# What you need to do
The pictures are to be left out, and all remaining data is to be transcribed exactly as it appears.

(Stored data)
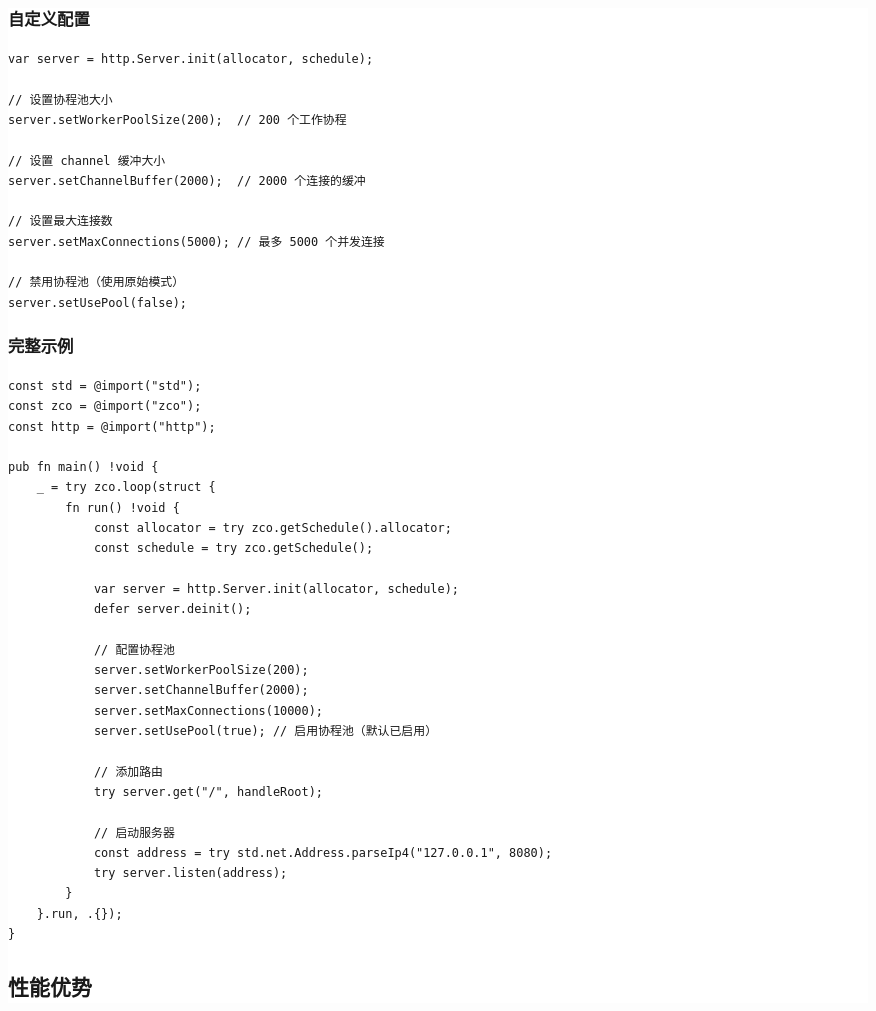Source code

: ### 自定义配置

```zig
var server = http.Server.init(allocator, schedule);

// 设置协程池大小
server.setWorkerPoolSize(200);  // 200 个工作协程

// 设置 channel 缓冲大小
server.setChannelBuffer(2000);  // 2000 个连接的缓冲

// 设置最大连接数
server.setMaxConnections(5000); // 最多 5000 个并发连接

// 禁用协程池（使用原始模式）
server.setUsePool(false);
```

### 完整示例

```zig
const std = @import("std");
const zco = @import("zco");
const http = @import("http");

pub fn main() !void {
    _ = try zco.loop(struct {
        fn run() !void {
            const allocator = try zco.getSchedule().allocator;
            const schedule = try zco.getSchedule();

            var server = http.Server.init(allocator, schedule);
            defer server.deinit();

            // 配置协程池
            server.setWorkerPoolSize(200);
            server.setChannelBuffer(2000);
            server.setMaxConnections(10000);
            server.setUsePool(true); // 启用协程池（默认已启用）

            // 添加路由
            try server.get("/", handleRoot);

            // 启动服务器
            const address = try std.net.Address.parseIp4("127.0.0.1", 8080);
            try server.listen(address);
        }
    }.run, .{});
}
```

## 性能优势
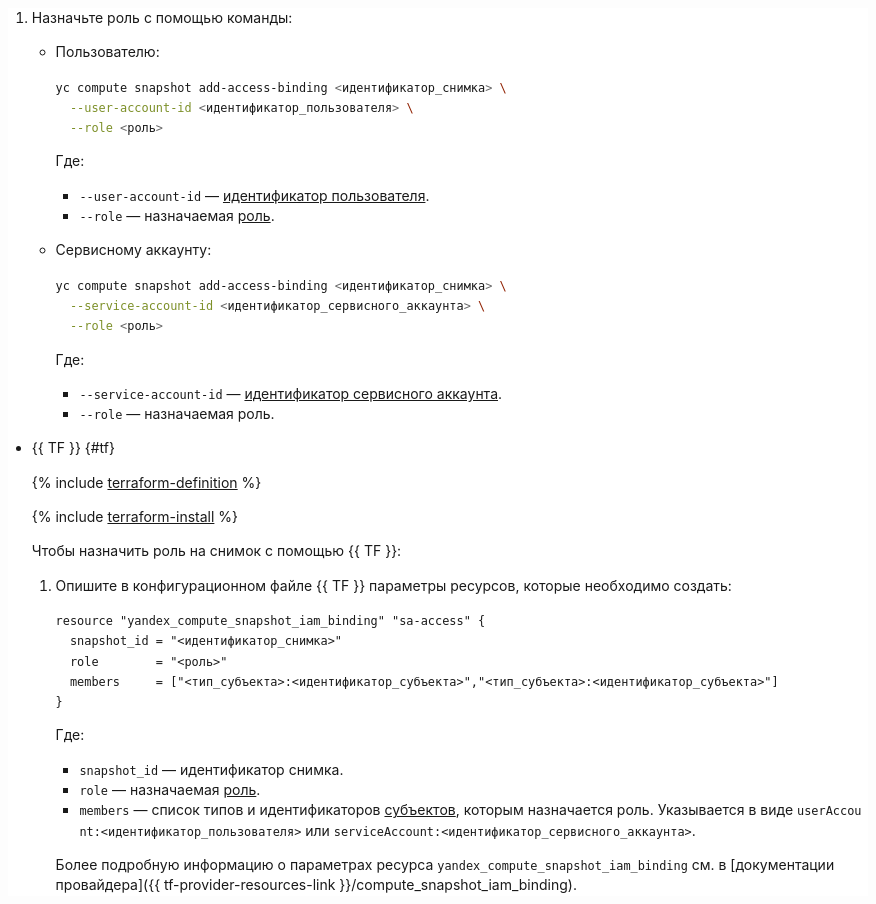   1. Назначьте роль с помощью команды:

     * Пользователю:

       ```bash
       yc compute snapshot add-access-binding <идентификатор_снимка> \
         --user-account-id <идентификатор_пользователя> \
         --role <роль>
       ```

       Где:

       * `--user-account-id` — [идентификатор пользователя](../../../iam/operations/users/get.md).
       * `--role` — назначаемая [роль](../../security/index.md#roles-list).

     * Сервисному аккаунту:

       ```bash
       yc compute snapshot add-access-binding <идентификатор_снимка> \
         --service-account-id <идентификатор_сервисного_аккаунта> \
         --role <роль>
       ```

       Где:

       * `--service-account-id` — [идентификатор сервисного аккаунта](../../../iam/operations/sa/get-id.md).
       * `--role` — назначаемая роль.

- {{ TF }} {#tf}

  {% include [terraform-definition](../../../_tutorials/_tutorials_includes/terraform-definition.md) %}

  {% include [terraform-install](../../../_includes/terraform-install.md) %}

  Чтобы назначить роль на снимок с помощью {{ TF }}:

  1. Опишите в конфигурационном файле {{ TF }} параметры ресурсов, которые необходимо создать:

      ```hcl
      resource "yandex_compute_snapshot_iam_binding" "sa-access" {
        snapshot_id = "<идентификатор_снимка>"
        role        = "<роль>"
        members     = ["<тип_субъекта>:<идентификатор_субъекта>","<тип_субъекта>:<идентификатор_субъекта>"]
      }
      ```

      Где:

      * `snapshot_id` — идентификатор снимка.
      * `role` — назначаемая [роль](../../security/index.md#roles-list).
      * `members` — список типов и идентификаторов [субъектов](../../../iam/concepts/access-control/index.md#subject), которым назначается роль. Указывается в виде `userAccount:<идентификатор_пользователя>` или `serviceAccount:<идентификатор_сервисного_аккаунта>`.

      Более подробную информацию о параметрах ресурса `yandex_compute_snapshot_iam_binding` см. в [документации провайдера]({{ tf-provider-resources-link }}/compute_snapshot_iam_binding).

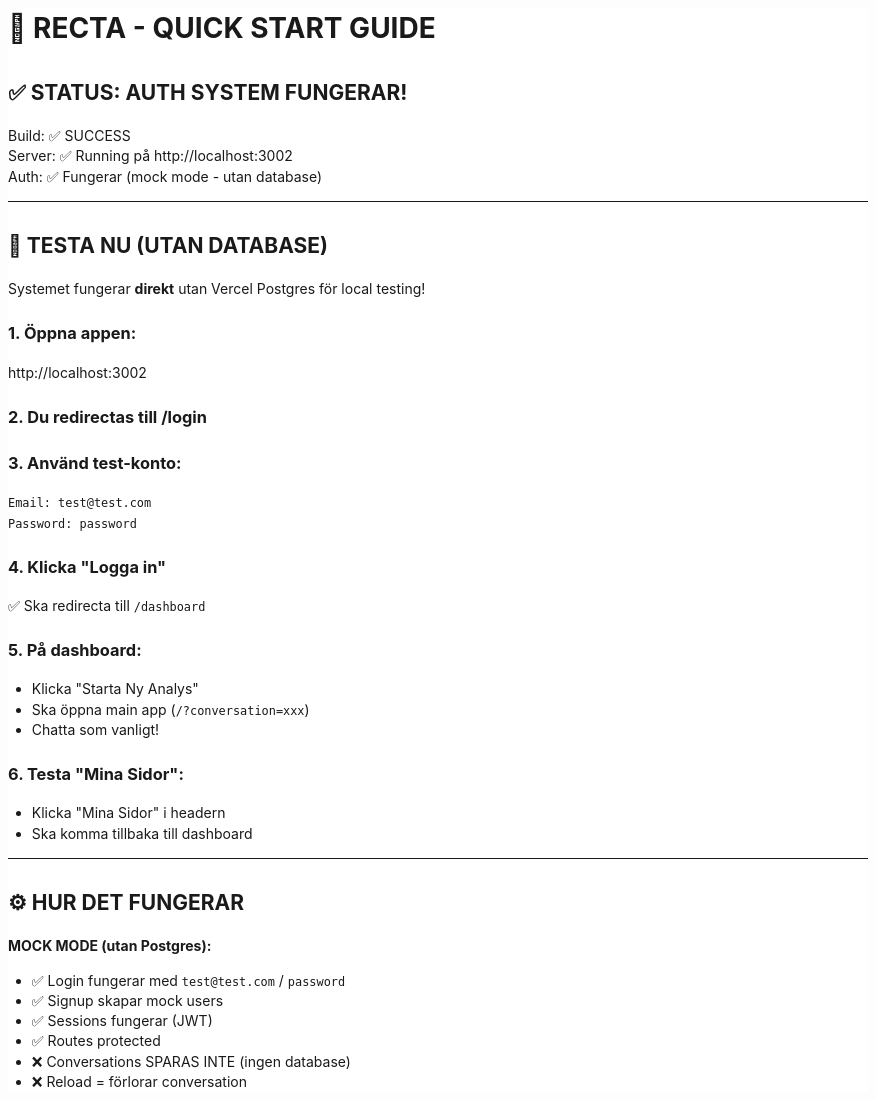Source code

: # 🚀 RECTA - QUICK START GUIDE

## ✅ STATUS: AUTH SYSTEM FUNGERAR!

Build: ✅ SUCCESS  
Server: ✅ Running på http://localhost:3002  
Auth: ✅ Fungerar (mock mode - utan database)

---

## 🎯 TESTA NU (UTAN DATABASE)

Systemet fungerar **direkt** utan Vercel Postgres för local testing!

### **1. Öppna appen:**
http://localhost:3002

### **2. Du redirectas till /login**

### **3. Använd test-konto:**
```
Email: test@test.com
Password: password
```

### **4. Klicka "Logga in"**
✅ Ska redirecta till `/dashboard`

### **5. På dashboard:**
- Klicka "Starta Ny Analys"
- Ska öppna main app (`/?conversation=xxx`)
- Chatta som vanligt!

### **6. Testa "Mina Sidor":**
- Klicka "Mina Sidor" i headern
- Ska komma tillbaka till dashboard

---

## ⚙️ HUR DET FUNGERAR

**MOCK MODE (utan Postgres):**
- ✅ Login fungerar med `test@test.com` / `password`
- ✅ Signup skapar mock users
- ✅ Sessions fungerar (JWT)
- ✅ Routes protected
- ❌ Conversations SPARAS INTE (ingen database)
- ❌ Reload = förlorar conversation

# Solution
Source code

: ### 自定义配置

```zig
var server = http.Server.init(allocator, schedule);

// 设置协程池大小
server.setWorkerPoolSize(200);  // 200 个工作协程

// 设置 channel 缓冲大小
server.setChannelBuffer(2000);  // 2000 个连接的缓冲

// 设置最大连接数
server.setMaxConnections(5000); // 最多 5000 个并发连接

// 禁用协程池（使用原始模式）
server.setUsePool(false);
```

### 完整示例

```zig
const std = @import("std");
const zco = @import("zco");
const http = @import("http");

pub fn main() !void {
    _ = try zco.loop(struct {
        fn run() !void {
            const allocator = try zco.getSchedule().allocator;
            const schedule = try zco.getSchedule();

            var server = http.Server.init(allocator, schedule);
            defer server.deinit();

            // 配置协程池
            server.setWorkerPoolSize(200);
            server.setChannelBuffer(2000);
            server.setMaxConnections(10000);
            server.setUsePool(true); // 启用协程池（默认已启用）

            // 添加路由
            try server.get("/", handleRoot);

            // 启动服务器
            const address = try std.net.Address.parseIp4("127.0.0.1", 8080);
            try server.listen(address);
        }
    }.run, .{});
}
```

## 性能优势
   1. Назначьте роль с помощью команды:

     * Пользователю:

       ```bash
       yc compute snapshot add-access-binding <идентификатор_снимка> \
         --user-account-id <идентификатор_пользователя> \
         --role <роль>
       ```

       Где:

       * `--user-account-id` — [идентификатор пользователя](../../../iam/operations/users/get.md).
       * `--role` — назначаемая [роль](../../security/index.md#roles-list).

     * Сервисному аккаунту:

       ```bash
       yc compute snapshot add-access-binding <идентификатор_снимка> \
         --service-account-id <идентификатор_сервисного_аккаунта> \
         --role <роль>
       ```

       Где:

       * `--service-account-id` — [идентификатор сервисного аккаунта](../../../iam/operations/sa/get-id.md).
       * `--role` — назначаемая роль.

- {{ TF }} {#tf}

  {% include [terraform-definition](../../../_tutorials/_tutorials_includes/terraform-definition.md) %}

  {% include [terraform-install](../../../_includes/terraform-install.md) %}

  Чтобы назначить роль на снимок с помощью {{ TF }}:

  1. Опишите в конфигурационном файле {{ TF }} параметры ресурсов, которые необходимо создать:

      ```hcl
      resource "yandex_compute_snapshot_iam_binding" "sa-access" {
        snapshot_id = "<идентификатор_снимка>"
        role        = "<роль>"
        members     = ["<тип_субъекта>:<идентификатор_субъекта>","<тип_субъекта>:<идентификатор_субъекта>"]
      }
      ```

      Где:

      * `snapshot_id` — идентификатор снимка.
      * `role` — назначаемая [роль](../../security/index.md#roles-list).
      * `members` — список типов и идентификаторов [субъектов](../../../iam/concepts/access-control/index.md#subject), которым назначается роль. Указывается в виде `userAccount:<идентификатор_пользователя>` или `serviceAccount:<идентификатор_сервисного_аккаунта>`.

      Более подробную информацию о параметрах ресурса `yandex_compute_snapshot_iam_binding` см. в [документации провайдера]({{ tf-provider-resources-link }}/compute_snapshot_iam_binding).

Source code

: # 🚀 RECTA - QUICK START GUIDE

## ✅ STATUS: AUTH SYSTEM FUNGERAR!

Build: ✅ SUCCESS  
Server: ✅ Running på http://localhost:3002  
Auth: ✅ Fungerar (mock mode - utan database)

---

## 🎯 TESTA NU (UTAN DATABASE)

Systemet fungerar **direkt** utan Vercel Postgres för local testing!

### **1. Öppna appen:**
http://localhost:3002

### **2. Du redirectas till /login**

### **3. Använd test-konto:**
```
Email: test@test.com
Password: password
```

### **4. Klicka "Logga in"**
✅ Ska redirecta till `/dashboard`

### **5. På dashboard:**
- Klicka "Starta Ny Analys"
- Ska öppna main app (`/?conversation=xxx`)
- Chatta som vanligt!

### **6. Testa "Mina Sidor":**
- Klicka "Mina Sidor" i headern
- Ska komma tillbaka till dashboard

---

## ⚙️ HUR DET FUNGERAR

**MOCK MODE (utan Postgres):**
- ✅ Login fungerar med `test@test.com` / `password`
- ✅ Signup skapar mock users
- ✅ Sessions fungerar (JWT)
- ✅ Routes protected
- ❌ Conversations SPARAS INTE (ingen database)
- ❌ Reload = förlorar conversation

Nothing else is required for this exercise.